India should shift its focus from economic growth to improving societal well-being through inclusive growth, said Niti Aayog member V.K. Saraswat.
Delivering a lecture on ‘Inclusive Growth- A Myth or Reality’ at the Indian School of Business here on Tuesday, Dr. Saraswat said despite a growth rate of seven % for two years, there was no connection between the growth and development. “Development is not just Gross Domestic Product. The government should focus on socio-economic development rather than economic development alone,” he said.
Inclusive development creates opportunities for all segments of the society in health, education, skill development, jobs, reducing poverty, entrepreneurship on the principle of based on equality and focuses on outcomes and processes involving people’s participation and benefit-sharing, he said.
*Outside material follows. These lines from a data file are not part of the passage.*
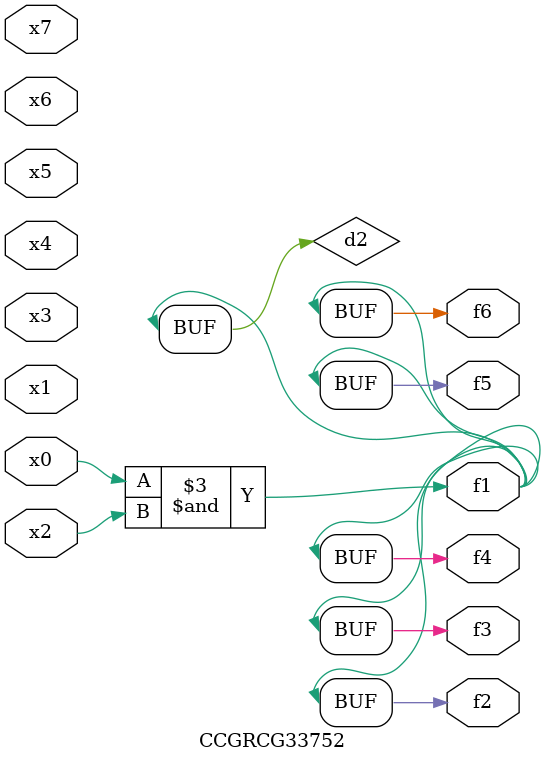
<source format=v>
module CCGRCG33752(
	input x0, x1, x2, x3, x4, x5, x6, x7,
	output f1, f2, f3, f4, f5, f6
);

	wire d1, d2;

	nor (d1, x3, x6);
	and (d2, x0, x2);
	assign f1 = d2;
	assign f2 = d2;
	assign f3 = d2;
	assign f4 = d2;
	assign f5 = d2;
	assign f6 = d2;
endmodule

</source>
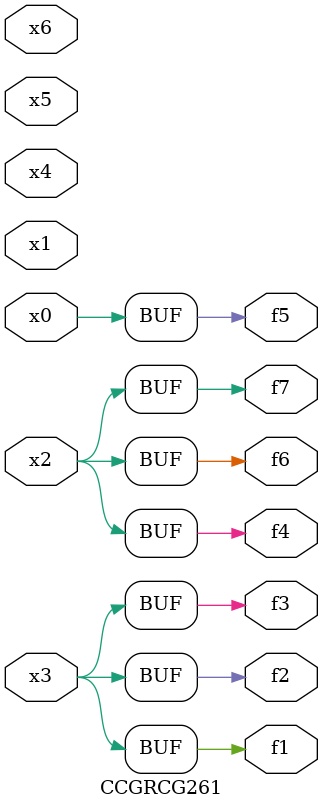
<source format=v>
module CCGRCG261(
	input x0, x1, x2, x3, x4, x5, x6,
	output f1, f2, f3, f4, f5, f6, f7
);
	assign f1 = x3;
	assign f2 = x3;
	assign f3 = x3;
	assign f4 = x2;
	assign f5 = x0;
	assign f6 = x2;
	assign f7 = x2;
endmodule

</source>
Speaking as part of Dean’s Speaker Series at the ISB, Dr. Saraswat said the government’s vision was to attain inclusive growth. If India continued its present growth, it could be a $5.6 trillion economy in 20 years. But to translate it into inclusive development, the government and the Niti Aayog have identified 10 vectors of growth such as education, healthcare, life expectancy, basic services, agriculture and infrastructure. In other words, the thrust should be on human capital development as well as the institution development.
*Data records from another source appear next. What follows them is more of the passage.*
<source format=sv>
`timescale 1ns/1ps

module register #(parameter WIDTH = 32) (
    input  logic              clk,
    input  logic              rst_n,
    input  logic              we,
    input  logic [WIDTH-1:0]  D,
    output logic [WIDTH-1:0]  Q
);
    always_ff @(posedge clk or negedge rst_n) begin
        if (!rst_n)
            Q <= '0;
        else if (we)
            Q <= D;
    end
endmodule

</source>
At present, India lagged in inclusive growth and it was time to go for multi-dimensional framework, consultation and engagement for understanding what the citizens needed, and adopt integrated outcome-based performance models. For this, the government launched programmes like Make in India, Housing for All, promoting competitive federalism through ranking the States, smart city programme, skill India, financial inclusion, digitisation, roads and highways, renewable energy, etc.
On the need to promote sustainable development, he said the challenges of the current economic system would create green economy opportunities of promoting public transport and alternative fuels.
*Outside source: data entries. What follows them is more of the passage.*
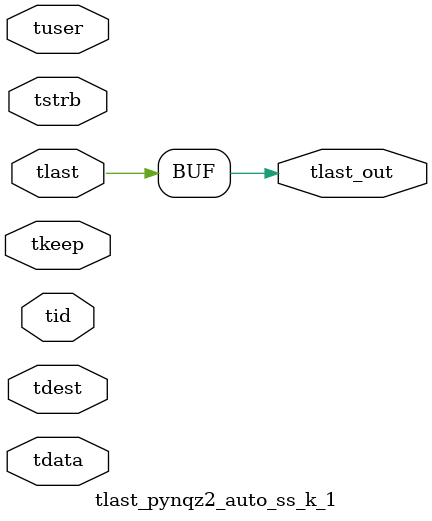
<source format=v>


`timescale 1ps/1ps

module tlast_pynqz2_auto_ss_k_1 #
(
parameter C_S_AXIS_TID_WIDTH   = 1,
parameter C_S_AXIS_TUSER_WIDTH = 0,
parameter C_S_AXIS_TDATA_WIDTH = 0,
parameter C_S_AXIS_TDEST_WIDTH = 0
)
(
input  [(C_S_AXIS_TID_WIDTH   == 0 ? 1 : C_S_AXIS_TID_WIDTH)-1:0       ] tid,
input  [(C_S_AXIS_TDATA_WIDTH == 0 ? 1 : C_S_AXIS_TDATA_WIDTH)-1:0     ] tdata,
input  [(C_S_AXIS_TUSER_WIDTH == 0 ? 1 : C_S_AXIS_TUSER_WIDTH)-1:0     ] tuser,
input  [(C_S_AXIS_TDEST_WIDTH == 0 ? 1 : C_S_AXIS_TDEST_WIDTH)-1:0     ] tdest,
input  [(C_S_AXIS_TDATA_WIDTH/8)-1:0 ] tkeep,
input  [(C_S_AXIS_TDATA_WIDTH/8)-1:0 ] tstrb,
input  [0:0]                                                             tlast,
output                                                                   tlast_out
);

assign tlast_out = {tlast};

endmodule


</source>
He said informal economy was excluded from the growth talk and only 25% of the countries mentioned it in their ambitious plans. In India, 45% of its GDP came from the unorganised sector.
Inclusive growth is high on government’s agenda and 1.1 billion Aadhaar numbers were for target support. The GST, FDI de-regulation, bankruptcy laws, inflation targeting were some of the structural reforms brought by the government to boost growth.
Though the government created ₹10,000 crore start-up fund, the propensity to take risk was poor in India, particularly in the MSME sector.
Sharing the concern to improve the quality of human capital through skill development, he said that there should be parity between academic and vocational education. Both the AICTE and MCHRD have taken steps to revamp higher education segment, R&D and innovation, he said.